2
votes

I have a requirement to do the following in Spark/Cassandra environment:

  • Read the latest rows in table1 which contains criteria to filter another table 2. ( I did that using data frames), so far this is working fine.
  • For each filtered row from table2 I need to query table3 to check some state for that row .
  • After getting the state from the previous step I need to save some data to three other tables.

The problem is that I need to query cassandra table and save to other cassandra tables inside foreach function, which means I have to pass Java Spark Context, but unfortunately, it is not serializable (see related questions here) so I am getting the famous exception:

java.io.NotSerializableException: org.apache.spark.api.java.JavaSparkContext
Serialization stack:
object not serializable (class: org.apache.spark.api.java.JavaSparkContext ....

I have implemented a new class which implements ForeachFunction<Row> and made Java Spark context local variable, but I am still getting the same exception.

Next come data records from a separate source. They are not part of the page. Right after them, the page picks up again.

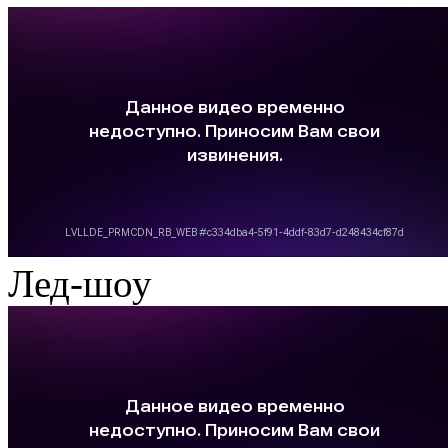
Лед-шоу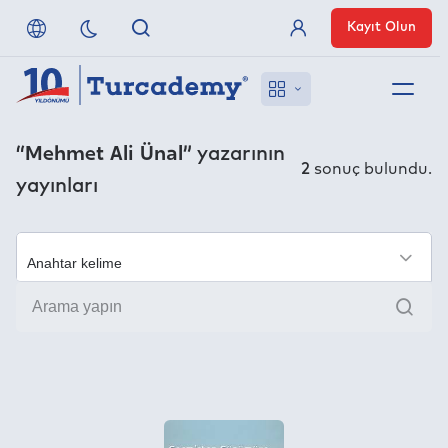
Kayıt Olun
Üye Girişi
Hakkımızda
“Mehmet Ali Ünal”
yazarının
2
sonuç bulundu.
yayınları
Referanslarımız
Uzaktan Erişim
×
Ara
Nasıl Erişirim
Anlaşmalı Yayınevleri
İletişim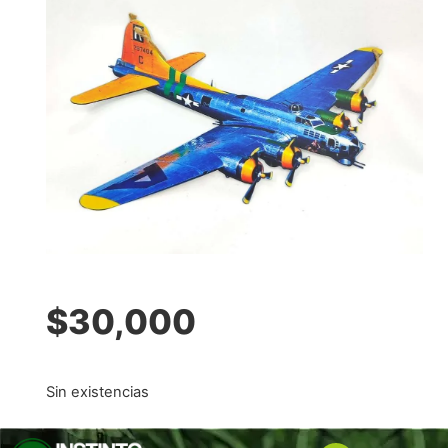
$
30,000
Sin existencias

Now, some may say that I have to make the foreach function static, but this is not possible as I have to pass an object to it to help the logic of saving/querying cassandra tables, there must be a solution for this scenario?

But I am not sure what I am missing here.

1
Could you write an example of your logic? Instead of using foreach we probably need to write that as transformations on the data. (unions, diff, joins,... on the involved dataframes)maasg

1 Answers

0
votes

Using spark context on executors is not possible. But there are at least 2 solutions to your problem:

  • collect dataframe and run local foreach on driver (but this will make call to cassandra run one by one and will be probably very slow)
  • combine all operations on tables 1, 2 and 3 to a single dataframe using joins. Then then join cassandra DF with these, perform filtering and save to cassandra on executors (this will be the fastest and parallel solution but needs some extra coding)